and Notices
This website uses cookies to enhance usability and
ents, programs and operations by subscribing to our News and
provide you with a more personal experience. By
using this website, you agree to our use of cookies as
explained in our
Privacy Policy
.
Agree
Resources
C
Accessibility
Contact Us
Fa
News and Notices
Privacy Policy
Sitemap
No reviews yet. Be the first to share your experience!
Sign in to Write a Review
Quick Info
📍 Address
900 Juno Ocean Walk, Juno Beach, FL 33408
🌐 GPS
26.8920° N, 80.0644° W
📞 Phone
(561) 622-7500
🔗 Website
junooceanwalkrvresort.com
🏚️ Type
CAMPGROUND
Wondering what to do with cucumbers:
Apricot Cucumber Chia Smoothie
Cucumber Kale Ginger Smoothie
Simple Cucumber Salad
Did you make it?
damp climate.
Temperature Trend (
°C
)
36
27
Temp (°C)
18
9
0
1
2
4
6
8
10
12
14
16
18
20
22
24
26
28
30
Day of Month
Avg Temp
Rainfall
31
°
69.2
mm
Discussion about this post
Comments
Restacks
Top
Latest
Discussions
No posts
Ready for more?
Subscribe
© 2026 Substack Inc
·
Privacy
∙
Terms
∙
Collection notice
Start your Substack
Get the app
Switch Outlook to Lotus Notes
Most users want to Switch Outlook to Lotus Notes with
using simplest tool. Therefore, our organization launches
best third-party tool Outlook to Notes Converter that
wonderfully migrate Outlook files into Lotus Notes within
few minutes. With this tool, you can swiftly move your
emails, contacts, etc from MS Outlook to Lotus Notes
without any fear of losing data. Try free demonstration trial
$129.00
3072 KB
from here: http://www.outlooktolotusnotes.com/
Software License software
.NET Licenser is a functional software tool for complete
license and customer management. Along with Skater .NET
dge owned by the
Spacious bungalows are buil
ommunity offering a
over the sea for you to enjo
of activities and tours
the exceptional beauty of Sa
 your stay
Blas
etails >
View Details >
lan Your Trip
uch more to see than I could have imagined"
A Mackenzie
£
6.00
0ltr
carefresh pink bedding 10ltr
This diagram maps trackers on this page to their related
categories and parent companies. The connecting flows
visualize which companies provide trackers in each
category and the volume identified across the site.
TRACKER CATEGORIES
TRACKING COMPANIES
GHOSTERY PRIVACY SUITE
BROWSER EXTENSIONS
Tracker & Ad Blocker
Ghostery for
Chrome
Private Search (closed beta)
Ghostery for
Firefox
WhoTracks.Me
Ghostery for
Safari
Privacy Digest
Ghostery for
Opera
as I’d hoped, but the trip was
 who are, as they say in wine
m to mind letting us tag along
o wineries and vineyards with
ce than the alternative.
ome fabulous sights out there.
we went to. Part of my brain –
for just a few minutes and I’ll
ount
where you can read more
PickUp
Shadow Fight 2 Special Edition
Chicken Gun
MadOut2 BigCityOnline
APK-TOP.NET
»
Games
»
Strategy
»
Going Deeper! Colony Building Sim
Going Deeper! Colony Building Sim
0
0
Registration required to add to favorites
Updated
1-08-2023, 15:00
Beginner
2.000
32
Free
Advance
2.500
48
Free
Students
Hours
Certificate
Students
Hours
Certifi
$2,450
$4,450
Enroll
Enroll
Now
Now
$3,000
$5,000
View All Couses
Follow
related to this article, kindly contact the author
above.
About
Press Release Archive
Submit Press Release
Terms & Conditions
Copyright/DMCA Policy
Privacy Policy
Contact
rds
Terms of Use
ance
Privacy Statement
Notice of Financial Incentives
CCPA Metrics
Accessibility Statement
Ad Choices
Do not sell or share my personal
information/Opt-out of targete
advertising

- [YOUR GOAL]:
Retype the complete listing verbatim.

- [WRITTEN REPLY]:
and Notices
This website uses cookies to enhance usability and
ents, programs and operations by subscribing to our News and
provide you with a more personal experience. By
using this website, you agree to our use of cookies as
explained in our
Privacy Policy
.
Agree
Resources
C
Accessibility
Contact Us
Fa
News and Notices
Privacy Policy
Sitemap
No reviews yet. Be the first to share your experience!
Sign in to Write a Review
Quick Info
📍 Address
900 Juno Ocean Walk, Juno Beach, FL 33408
🌐 GPS
26.8920° N, 80.0644° W
📞 Phone
(561) 622-7500
🔗 Website
junooceanwalkrvresort.com
🏚️ Type
CAMPGROUND
Wondering what to do with cucumbers:
Apricot Cucumber Chia Smoothie
Cucumber Kale Ginger Smoothie
Simple Cucumber Salad
Did you make it?
damp climate.
Temperature Trend (
°C
)
36
27
Temp (°C)
18
9
0
1
2
4
6
8
10
12
14
16
18
20
22
24
26
28
30
Day of Month
Avg Temp
Rainfall
31
°
69.2
mm
Discussion about this post
Comments
Restacks
Top
Latest
Discussions
No posts
Ready for more?
Subscribe
© 2026 Substack Inc
·
Privacy
∙
Terms
∙
Collection notice
Start your Substack
Get the app
Switch Outlook to Lotus Notes
Most users want to Switch Outlook to Lotus Notes with
using simplest tool. Therefore, our organization launches
best third-party tool Outlook to Notes Converter that
wonderfully migrate Outlook files into Lotus Notes within
few minutes. With this tool, you can swiftly move your
emails, contacts, etc from MS Outlook to Lotus Notes
without any fear of losing data. Try free demonstration trial
$129.00
3072 KB
from here: http://www.outlooktolotusnotes.com/
Software License software
.NET Licenser is a functional software tool for complete
license and customer management. Along with Skater .NET
dge owned by the
Spacious bungalows are buil
ommunity offering a
over the sea for you to enjo
of activities and tours
the exceptional beauty of Sa
 your stay
Blas
etails >
View Details >
lan Your Trip
uch more to see than I could have imagined"
A Mackenzie
£
6.00
0ltr
carefresh pink bedding 10ltr
This diagram maps trackers on this page to their related
categories and parent companies. The connecting flows
visualize which companies provide trackers in each
category and the volume identified across the site.
TRACKER CATEGORIES
TRACKING COMPANIES
GHOSTERY PRIVACY SUITE
BROWSER EXTENSIONS
Tracker & Ad Blocker
Ghostery for
Chrome
Private Search (closed beta)
Ghostery for
Firefox
WhoTracks.Me
Ghostery for
Safari
Privacy Digest
Ghostery for
Opera
as I’d hoped, but the trip was
 who are, as they say in wine
m to mind letting us tag along
o wineries and vineyards with
ce than the alternative.
ome fabulous sights out there.
we went to. Part of my brain –
for just a few minutes and I’ll
ount
where you can read more
PickUp
Shadow Fight 2 Special Edition
Chicken Gun
MadOut2 BigCityOnline
APK-TOP.NET
»
Games
»
Strategy
»
Going Deeper! Colony Building Sim
Going Deeper! Colony Building Sim
0
0
Registration required to add to favorites
Updated
1-08-2023, 15:00
Beginner
2.000
32
Free
Advance
2.500
48
Free
Students
Hours
Certificate
Students
Hours
Certifi
$2,450
$4,450
Enroll
Enroll
Now
Now
$3,000
$5,000
View All Couses
Follow
related to this article, kindly contact the author
above.
About
Press Release Archive
Submit Press Release
Terms & Conditions
Copyright/DMCA Policy
Privacy Policy
Contact
rds
Terms of Use
ance
Privacy Statement
Notice of Financial Incentives
CCPA Metrics
Accessibility Statement
Ad Choices
Do not sell or share my personal
information/Opt-out of targete
advertising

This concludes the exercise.